A GRANDMOTHER of seven who crashed her car, which left the road and careered down an embankment on Christmas Day, was found to be over the drink drive limit.

It was alleged that Diane Haycocks, 61 - who said she had little recollection of the incident - had almost hit a pedestrian.

The car ended up embedded in a metal fence on Queensway in Wrexham.

Haycocks, of Montgomery Road in Wrexham, was banned from driving for two years and fined £180 with £85 costs and a £30 surcharge when she appeared at North East Wales Magistrates’ Court at Mold yesterday.

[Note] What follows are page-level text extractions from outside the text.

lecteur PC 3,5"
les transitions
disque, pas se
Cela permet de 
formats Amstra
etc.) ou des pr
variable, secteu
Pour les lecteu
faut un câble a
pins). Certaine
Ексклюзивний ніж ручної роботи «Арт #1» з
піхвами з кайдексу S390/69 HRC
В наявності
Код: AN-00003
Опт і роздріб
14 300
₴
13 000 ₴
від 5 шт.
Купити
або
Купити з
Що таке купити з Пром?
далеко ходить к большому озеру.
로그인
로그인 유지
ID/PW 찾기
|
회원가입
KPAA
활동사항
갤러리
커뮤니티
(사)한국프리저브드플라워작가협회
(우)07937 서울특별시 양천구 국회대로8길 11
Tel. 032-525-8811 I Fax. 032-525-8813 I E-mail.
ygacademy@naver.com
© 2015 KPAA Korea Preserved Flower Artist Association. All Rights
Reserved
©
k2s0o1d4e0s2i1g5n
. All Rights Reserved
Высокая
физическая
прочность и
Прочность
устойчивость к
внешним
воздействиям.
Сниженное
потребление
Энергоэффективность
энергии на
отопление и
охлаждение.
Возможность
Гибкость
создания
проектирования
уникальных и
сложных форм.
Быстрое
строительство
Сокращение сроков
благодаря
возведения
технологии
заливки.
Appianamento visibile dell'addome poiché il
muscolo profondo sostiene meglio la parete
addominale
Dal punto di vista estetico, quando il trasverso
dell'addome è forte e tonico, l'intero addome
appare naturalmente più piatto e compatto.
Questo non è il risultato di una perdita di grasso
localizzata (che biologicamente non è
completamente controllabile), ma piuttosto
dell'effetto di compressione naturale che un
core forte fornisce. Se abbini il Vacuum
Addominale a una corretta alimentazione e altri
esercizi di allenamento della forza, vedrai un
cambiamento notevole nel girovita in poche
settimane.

Prosecutor Rhian Jackson said that at 10.35pm on December 25, North Wales Police received a report of a one vehicle road collision near Gwenfro School.

Officers attended and found a Ford Fiesta had left the main carriageway, went through metal railings and drove down an embankment at Bryn Hafod.

It had come to rest against a mental fence and there was substantial front end damage to the vehicle.

She provided a positive breath test at the roadside, was taken to hospital to be checked over, and when she was breath tested at the police station at 1.40am on Boxing Day she provided a reading of 64 microgrammes, compared to the legal limit of 35.

Interviewed by the police she said she did not remember leaving her brother’s house or having the collision.

Mrs Jackson said police spoke to a member of the public at the scene who said he was walking down the road at the time of the collision.

He said the car almost hit him but he had not made a formal statement.

Defending solicitor Stephen Edwards said his client was a lady of 61 of good character who had two grown up children and seven grandchildren.

“It is probably a Christmas Day that she will never forget, for the wrong reasons,” he explained.

He said it started as a normal happy day with everyone looking forward to Christmas Day.

But she and her husband, who was in court supporting her, had a falling out, which was nothing major.

She left and went to her brother’s house because of the atmosphere.

Haycocks had a meal with the brother and had drinks with the meal.

It was not a case of being so drunk that she did not remember anything.

Her car had gone down an embankment, she bumped her head and she had to go to hospital for a head injury to be checked out.

“The reason she cannot remember a lot about it is because she hit her head,” Mr Edwards said.

She had expressed extreme remorse about what had happened and the whole experience had left her feeling terribly upset.

Mr Edwards said she could not say why she left the road and went down the embankment which was quite steep.